Si llega a sonar el teléfono, otra vez, Marta se va enojar mucho. Dice que el sonido le perfora los oídos; sin embargo no comprendo cómo logra pasar eso: las orejas se entregan al derrame como espuma roja, dulce, crema de cuerpos etéreos.
Al menor movimiento de una mosca-que siempre pierden alas a las 5- violamos, todos, la estabilidad de los objetos, sometiéndolos a crear de su inhumanidad ruidos que se hacen música a los conocimientos pobres, limosneros, brillantes de Marta. Entonces, ni se acuerda de la mosca que buscaba atontada su ala perdida en alguna taza de té con limón.
Mario dejó sonar el teléfono. Creo que fue para metaforear en su cara un rasguño. Y lo consiguió. La cara de marta empezó a sangrar como río de leche, como laguna de licor, como mar de tinta. Nadie corrió para traerle una venda, todos sabían, que mas temprano que tarde, la piel engendraría mas piel y enterraría aquél dolor para no encontrarlo jamás.
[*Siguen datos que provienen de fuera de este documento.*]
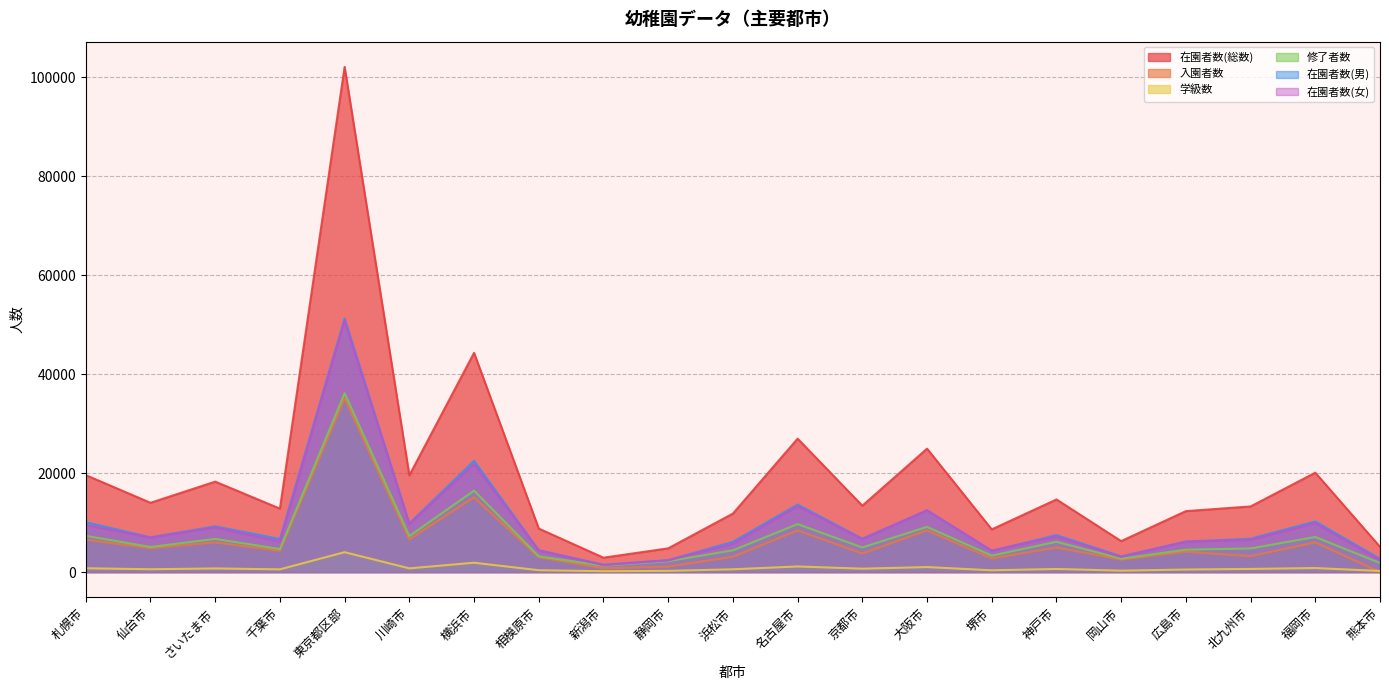

Does the chart display data point markers on the line(s)?

No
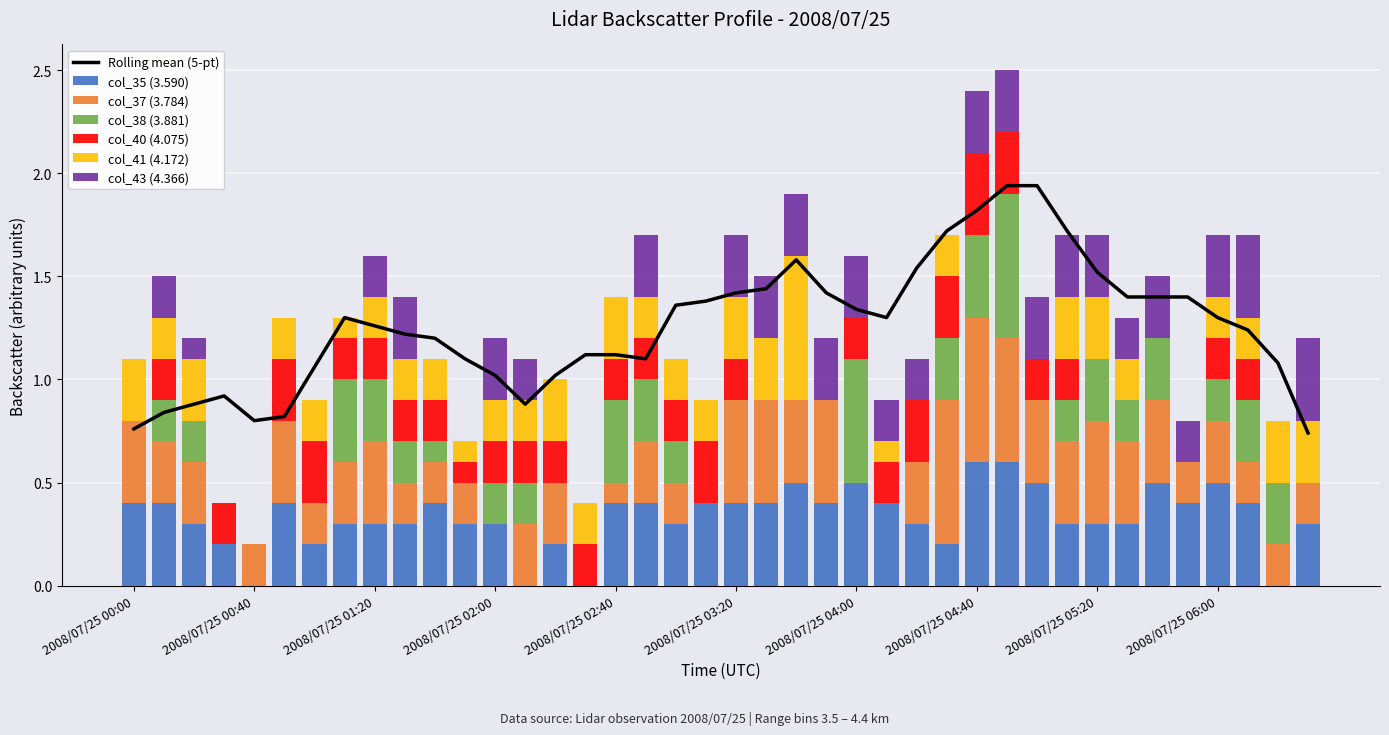

Count the col_41 (4.172) values in the range 0 to 1.

40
Nos dió un beso a cada uno, incluyendo a la mosca que todos pensamos nunca notó, y se cerró los ojos con candado regalándo su cuerpo entero al placer de la cama sin sonido, perfecto amante: nunca tiene palabras que sustituyan un acto.
Entonces puede sonar el teléfono, por que ella está con la cama, y nadie mas, en su mundo donde la lluvia en la chapa no hace ruido, donde el grito no se interpreta mas que como grito. Y todos nos quedámos con la sensación de una tristeza entre mil, esperando que deje de latir el aparato de llamadas sucias, persistentes mendigas que no tienen luna, que día tras día pasan bajo el cielo sin luna; en su mundo de sin, sin, ring, ring, y llaman, llaman a Marta que nunca está.